Lo stabilimento Sigemi venne completato nel 1967 e nel 1971, ricordano i No Tav, fu teatro di un attentato mentre nel 2000 ci fu un incidente in cui esplosero alcune cisterne.“Secondo Cociv, evidentemente, in quell’area c’è invece una zona agricola con campi coltivabili. L’unica giustificazione plausibile che Cociv potrebbe adottare riguarda la vecchia legge che disciplinava la questione delle foto aeree, il Regio Decreto del 22 Luglio 1939, numero1732, in cui si parlava di censura di foto con “obiettivi dei quali sia vietata la diffusione” a cui è seguita la legge 2 Febbraio 1960, dove vennero specificati espressamente i divieti. Peccato – fa presente Sanita (foto)– che tutto questo sia stato abrogato dal decreto del 29 settembre 2000, numero 367, a seguito del quale è cessata la censura degli ipotetici “obiettivi sensibili”. Tanto che oggi le cisterne sono visibili in qualunque mappa scaricata dal web”.
Il progetto sarà presentato ai cittadini di Arquata dal comitato il prossimo 24 maggio.

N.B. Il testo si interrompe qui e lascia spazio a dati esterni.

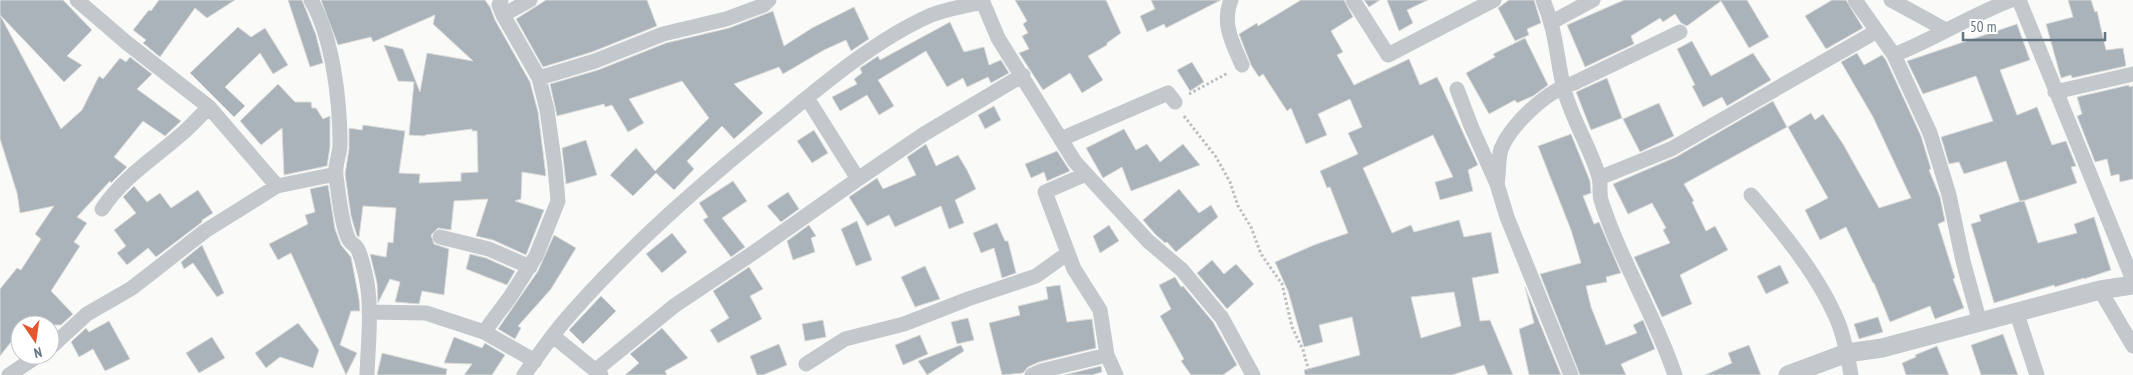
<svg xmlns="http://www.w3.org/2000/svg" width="2133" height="375" viewBox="0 0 2133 375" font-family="'PT Sans Narrow',sans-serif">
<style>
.building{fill:#aab3b9;stroke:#dcdcda;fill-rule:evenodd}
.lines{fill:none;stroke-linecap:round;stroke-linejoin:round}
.path{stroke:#bbbfc2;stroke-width:3;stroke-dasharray:2.5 2.5;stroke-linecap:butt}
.minor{stroke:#c3c8cc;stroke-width:15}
.tertiary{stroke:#c3c8cc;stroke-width:19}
</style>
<rect width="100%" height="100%" fill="#fafaf8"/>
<!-- building -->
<path class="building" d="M0 0H63L92 30 67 56 82 65 64 82 0 15Z
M159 0H235L207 18 195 8 160 57 143 43 146 40 133 30 149 10 151 11Z
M288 0H302L316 35 323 63 310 67Z
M321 0H485L490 7 495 20 530 82 538 112 546 176 522 172 521 199 515 201 544 210 526 255 493 240 476 236 488 199 454 201 451 230 438 228 431 235 434 244 449 249 444 295 422 291 419 304 395 302 400 282 390 279 378 303 377 283 370 254 386 257 388 242 393 243 396 208 363 206 359 237 357 236 351 216 345 174 349 149V128L362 130 363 125 405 131 399 173 420 174 419 183 461 181V173L478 172 477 131H472V129L425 135V136L409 135 414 82 398 81 384 45 403 49 420 92 427 53 473 61 433 24 435 15 373 42 371 37 338 45Z
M546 0H647L657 26 592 52 543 67 516 19Z
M1015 0H1106L1121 33 1107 43V45L1088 56 1103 80 1082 93 1070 73 1043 90 1019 53 1029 49 1022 36 1028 33 1023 24 1027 21Z
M1151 0H1221L1166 28 1164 24 1147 32 1140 16 1155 9Z
M1301 0H1344L1353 17 1331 31 1343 52 1337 55 1354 85 1409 59 1420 85 1437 77 1442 87 1478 165 1468 170 1473 191 1440 200 1435 182 1453 177 1433 135 1363 168 1392 233 1411 225 1414 232 1459 220 1464 237 1491 232 1499 273 1472 278 1480 321 1490 320 1513 375H1488L1484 365 1452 375H1305L1304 370 1360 355 1352 317 1319 325 1323 342 1304 347 1288 291 1275 262 1314 245 1348 233 1330 187 1327 188 1320 171 1358 154 1348 133 1362 127 1350 99 1318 114 1327 135 1306 144 1291 108 1287 111 1263 74 1259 77 1251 65 1239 34 1257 23 1258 26ZM1454 292 1461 326 1421 338 1411 297Z
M1364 0H1380L1369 7Z
M1387 0H1428L1407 10 1413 23 1399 31Z
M1509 0H1534L1541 23 1527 29 1529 35 1515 41 1498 8Z
M1624 0H1747L1769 37 1749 48 1721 1 1687 26 1681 23 1675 14 1663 22 1660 18 1631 36 1634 44 1585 67 1567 25Z
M1832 0H1846L1863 28 1826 49 1805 16Z
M2068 0H2091L2095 12 2097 11 2106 50 2123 48 2126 66 2072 78 2071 75 2061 78 2046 24 2073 17Z
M854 7 869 39 851 51 846 40 824 50 783 74 779 67 734 84 763 113 734 139 722 126 687 161 694 169 674 190 656 173 633 196 610 175 636 148 655 171 709 118 682 81 629 99 644 123 628 132 612 105 605 107 604 104 557 116 550 84 598 70 666 43 729 28 773 11 784 46 812 28Z
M0 15 61 129 82 110 99 76 103 79 120 58 126 62 130 57 152 74 137 89 181 121 165 136 143 121 114 157 127 167 111 183 110 181 77 217 87 223 74 242 80 246 51 291 73 314 61 325H20V348L11 342 0 356V289L17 268 21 270 41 239 35 234 54 206 20 213 17 193 0 139Z
M950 22 964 52 984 47 989 65 1001 60 1009 73 991 83 988 77 967 87 963 78 947 87 926 51 878 80 894 106 879 115 867 95 840 111 832 97 857 84 854 79 862 73 860 68 878 56 880 60Z
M2017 24 2030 60 2000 70 2017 115 2037 107 2052 145 2066 141 2076 166 2071 167 2077 183 2020 202 2006 161 1964 174 1959 162 1949 164 1941 137 1993 121 1976 76 1923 94 1907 61Z
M238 27 251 37 265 28 288 65 273 74 260 53 225 87 245 106 234 117 190 73Z
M1525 38 1548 85 1533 96 1517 103 1515 100 1489 114 1466 73 1495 57 1493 54Z
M1692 41 1711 76 1753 53 1771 80 1727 106 1722 97 1703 107 1692 86 1695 85 1677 49Z
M1857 53 1864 65 1882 55 1886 60 1921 136 1931 169 1929 170 1940 197 1945 221 1938 224 1955 278 1953 279 1964 308 1935 319 1930 306 1890 322 1874 283H1873L1846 227 1820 240 1805 210 1828 198 1788 127 1811 113 1815 120 1823 114 1843 144 1879 208 1911 198 1873 117 1841 62Z
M1192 62 1204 82 1190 91 1177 70Z
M1607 78 1622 118 1591 130 1576 92Z
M278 84 295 102H311L312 108H316L323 119 330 116V147L327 166 284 175 282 128 261 145 240 121Z
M2129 85V87L2133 86V179L2120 182 2119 174 2111 176 2107 159 2095 162 2077 116 2082 114 2077 97Z
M1773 101 1787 127 1684 184 1694 201 1692 202 1706 231 1715 226 1728 250 1680 275 1692 304 1662 317 1634 257 1670 243 1663 230 1666 228 1652 203 1628 214 1613 184 1676 157Z
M1659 103 1674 136 1640 152 1623 119Z
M994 106 1001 120 985 129 978 115Z
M1124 129 1136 150 1147 144 1160 162 1183 144 1200 165 1131 191 1122 167 1103 178 1086 148Z
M814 130 828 153 812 163 797 141Z
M1571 134 1590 181 1591 193 1583 196 1594 224 1599 222 1621 273 1606 277 1607 282 1586 286 1591 307 1606 345 1637 333 1633 325 1643 320 1655 349 1621 364 1626 375H1580L1540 274 1581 263 1571 230 1538 146Z
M586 140 597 175 566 184 562 148Z
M926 144 936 166 958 155 967 170 976 189 955 200 964 223 949 229 941 206 895 227 889 215 867 226 849 197 877 178 883 189 916 175 907 157Z
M1057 151 1070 171 1047 181 1044 172 1031 178 1025 164Z
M733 181 747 201 722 218 745 247 731 257 703 220 708 217 699 203Z
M328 185 335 229 341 245 351 257 359 299 360 311H351L340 345 357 353 346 375 291 253 278 260 269 244 308 224 305 215 315 212 310 189Z
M134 186 147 202 160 193 171 208 198 190 213 213 202 220V222L156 257 148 248 127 265 117 253 126 246 114 230 136 213 123 197Z
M1179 189 1199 213 1211 205 1218 217 1176 252 1167 242 1165 243 1155 234 1143 220Z
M788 192 799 209 781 222 767 206Z
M2024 200 2038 243 2077 233 2074 224 2094 217 2111 270 2084 279V278L2055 287 2054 285 1994 303 1971 224 1981 221 1979 215Z
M857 221 872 260 856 266 841 229Z
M997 223 1005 241H1008L1016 273 1002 278 994 248 981 253 973 233Z
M809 225 816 236 811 238 815 252 793 260 787 241Z
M1109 225 1119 241 1100 253 1093 236Z
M672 233 687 252 662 273 646 254Z
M554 235 576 248 551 289 518 326 521 328 515 339 498 329 538 271Z
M202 245 224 293 217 297 193 263 184 269 181 262Z
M470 254 486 258 515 271 507 285 466 269Z
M1212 260 1224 274 1236 264 1254 284 1227 309 1197 273Z
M1780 265 1789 283 1766 294 1757 276Z
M925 266 940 299 915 307 901 277Z
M749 267 763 289 750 296 762 319 718 343 710 330 729 318 713 291Z
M1175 277 1181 287 1183 286 1213 322 1237 365 1223 375H1191L1181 361 1184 359 1160 316 1171 309 1159 285Z
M1060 285 1067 322 1092 319 1096 348 1039 362 1028 367 1023 373 1002 375 989 323 1020 315 1018 306 1048 299 1046 287Z
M1525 287 1561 375H1529L1519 329 1534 323Z
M601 296 616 311 583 344 569 330Z
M1878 317 1883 332 1859 339 1854 324Z
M968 318 974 340 957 344 951 322Z
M823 320 826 337 805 341 802 324Z
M109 321 130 359 105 371 93 349 79 357 71 342 86 328 89 332Z
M298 323 319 350 313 368 280 357 266 368 255 353Z
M662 328 688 358 665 371 667 375H625L639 363 630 354Z
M2003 334 2018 375H1981L1971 345Z
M920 335 928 354 903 365 895 345Z
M212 337 225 358 199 373 186 353Z
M454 337 482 348 485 343 505 355 492 375H464L472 364 444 363Z
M779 344 787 365 763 375H757L750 356Z
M961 345 964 351 927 375 918 361Z
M1749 345 1761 375H1705L1732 363 1728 353Z
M1937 346 1949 375H1906L1902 363 1916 357 1915 355Z
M382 353 447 369 446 375H377Z
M1101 366 1102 372 1092 375H1064Z"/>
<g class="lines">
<!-- path -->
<path class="path" d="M1189 94 1228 73
M1184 116 1216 157 1230 182 1238 206 1251 227 1261 254 1282 284 1292 327 1303 350 1310 375"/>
<!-- minor -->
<path class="minor" d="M77 0 127 43 209 107 277 186
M311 0C333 38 340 101 340 144 340 156 334 164 336 177 339 195 341 224 349 240 351 244 355 244 357 248 361 254 363 266 365 273 373 305 368 342 367 375
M982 0 998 38 1075 162 1148 241 1182 270 1222 318 1253 375
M1231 0C1221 23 1233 44 1242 65
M1353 0 1388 55 1494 0
M1543 0C1556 31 1556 53 1563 85 1570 117 1590 146 1599 177 1601 184 1599 192 1601 200 1620 260 1655 315 1675 375
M1855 0 1894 55 1930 133 1949 195 1963 261 1980 323
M1891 0 1946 30
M2019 0 2133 280
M503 15 530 0
M1552 22 1593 0
M1894 55C1934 39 1970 16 2011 0
M539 78 595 61 663 34 726 19 764 5 769 0
M1457 89 1471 126 1497 184 1507 217 1571 375
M2055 92 2133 74
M807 98 858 179
M1061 139 1168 93 1175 102
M1086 174 1045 192 1074 269 1100 310 1107 355 1116 375
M1599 178 1671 149 1877 31
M1497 184C1499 173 1498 159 1501 149 1512 123 1548 90 1574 83L1680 32
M1751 195C1783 232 1820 278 1838 322 1845 339 1848 358 1851 375
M102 209C123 177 156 157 184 132 193 124 201 115 209 107
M440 237 489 249 530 267
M2100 290 2133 346
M2016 311 2037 375
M369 312 426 313 484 332 535 361
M484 332 510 297 536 256 558 201 555 167 547 110 539 78 503 15 499 5 501 0
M553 336 601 375
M50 348 87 314 132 288 205 231 277 186 336 174
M806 364 845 339 904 324 968 299 1036 276 1068 253
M596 370 674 306 756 251 858 179 924 134 1023 75
M9 375 39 355
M524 375C538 356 551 336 567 318 632 243 709 177 786 115 828 80 878 39 929 16 946 9 965 6 983 2
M1032 375 1041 371 1107 355"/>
<!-- tertiary -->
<path class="tertiary" d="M1788 375 1847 353 1882 348 2100 290 2133 285"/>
</g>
<!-- north arrow -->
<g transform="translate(35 340) rotate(167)"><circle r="24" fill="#ffffff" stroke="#c1c8cd"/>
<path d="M0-4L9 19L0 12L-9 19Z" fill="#e4572e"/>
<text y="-8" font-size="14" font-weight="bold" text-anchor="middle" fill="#657683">N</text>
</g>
<!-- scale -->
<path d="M1963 32v8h142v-8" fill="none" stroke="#657683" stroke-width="2.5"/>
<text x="1970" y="32" font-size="15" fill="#657683" stroke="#ffffff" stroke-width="4" paint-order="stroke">50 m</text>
</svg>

Stefania Pezzan, consigliere comunale di Arquata con delega all’Ambiente, ricorda come “il campo base, in quella posizione, fosse già presente nel progetto definitivo e il fatto che si trovi vicino ad un impianto a rischio lo abbiamo già fatto presente in diversi documenti, tra cui anche la delibera approvata dal consiglio comunale lo scorso anno, in cui si dava parere negativo. Ci attendevamo che la questione fosse affrontata nella progettazione esecutiva ma, evidentemente, così non è stato”. Intanto, sempre il comune di Arquata ha depositato ieri le osservazioni sul decreto di proroga sui vincoli per pubblica utilità, “ribadendo di fatto tutte le nostre perplessità in fatto di impatto ambientale dell’opera sul territorio”. Non ci sono, invece, passi avanti circa la richiesta di moratoria avanzata da una quindicina di sindaci, ancora ferma nei cassetti del ministero dell’Ambiente.